Plate appearances are again a bit of question for Kang, but this time around it is more due to his recovering from injury. The timetable is uncertain, but the latest update is Opening Day is not off the table for Kang. But, let’s throw the recovery time out the window ( I know Kang would) and focus on what Kang is actually bringing to the table. Was the top-notch hitting we started to see in July indicative of future performance? Personally, I think Kang was starting to put it all together and has the potential to crack the top five at the position in 2016, assuming he doesn’t miss too much time in recover. Oh, would you like me to give you some sort of data to support this? Okay, fine, I will oblige.
Now sure, there will be detractors, like the fluctuating strikeout and walk rates, but in July and August Kang managed to keep his K% down below 20 after it soared up to 24.1% in June. Overall the K rate went up and walk rate went down in the second half, but that doesn’t have me worried at the moment. One thing I liked, is that Kang was starting to pull the ball less, and, instead, used all the fields, even hitting almost an even percentage of balls to each field in August. Kang was rarely going opposite field in April and May, and once he started spreading the wealth things seemed to pick up a bit. Another thing that was encouraging was the fact that Kang was hitting the ball with more power. In April through June, Kang had hard contact percentages of 23.8, 27.3 and 23.2 respectively. Come July about 45% of the balls flying off Kang’s bat were considered hard hit. If you go first half to second, Kang’s hard hit percentage went from 27 to 43. Couple that with the fact Kang saw a bit of an increase in fly balls as well, I think you can do the math. If you can’t, well, hard hit fly balls tend to have a higher percentage chance of becoming extra base hits; more importantly, homer runs.
I don’t think I (or anyone else) can definitely say that this will be a breakout year for Kang, but I will say that given a full season (or close to it) Kang ends up a top five shortstop in 2016. Is that bold? From the few rankings I have seen, seems like breaking the top ten at the position would be Kang’s ceiling, but call me crazy (it will not be the first or the last time) because I like Kang to turn some heads this season.

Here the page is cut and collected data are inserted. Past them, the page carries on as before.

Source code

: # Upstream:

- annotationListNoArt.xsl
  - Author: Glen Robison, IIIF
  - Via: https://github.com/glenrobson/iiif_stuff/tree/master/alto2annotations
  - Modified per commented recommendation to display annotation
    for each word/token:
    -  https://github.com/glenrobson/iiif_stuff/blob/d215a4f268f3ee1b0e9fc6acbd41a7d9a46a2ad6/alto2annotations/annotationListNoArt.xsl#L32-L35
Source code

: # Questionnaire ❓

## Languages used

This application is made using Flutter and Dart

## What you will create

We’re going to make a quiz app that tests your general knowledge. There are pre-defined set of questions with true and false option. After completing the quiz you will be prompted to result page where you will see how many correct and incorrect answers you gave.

Currently in NFBC drafts Kang is currently the 14th 3B and 10th SS off the board, with an ADP of 174. Keep in mind these are deep leagues with a middle infield slot, so the rest of us plebeians in smaller, shallower leagues, could see Kang fall a bit further. For our purposes, let’s use the 174 ADP right now; in a standard 12 team league, that’s the 15th round. Now, even with the PA question mark, I’m going 13th, maybe even 12th round for Kang. Considering the potential reward that isn’t much of a reach.